Records provided
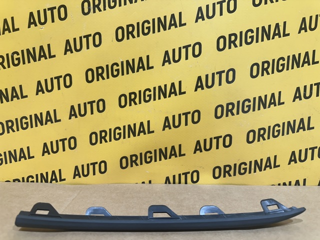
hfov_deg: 71.6
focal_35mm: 24
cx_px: 160
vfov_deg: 56.8
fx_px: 222
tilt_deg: -7.7
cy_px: 120
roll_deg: +0.6
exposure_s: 1/100
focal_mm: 6.86
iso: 125
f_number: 1.78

Assignment
Excluding the pictures, restate the records above word for word.

Written solution
hfov_deg: 71.6
focal_35mm: 24
cx_px: 160
vfov_deg: 56.8
fx_px: 222
tilt_deg: -7.7
cy_px: 120
roll_deg: +0.6
exposure_s: 1/100
focal_mm: 6.86
iso: 125
f_number: 1.78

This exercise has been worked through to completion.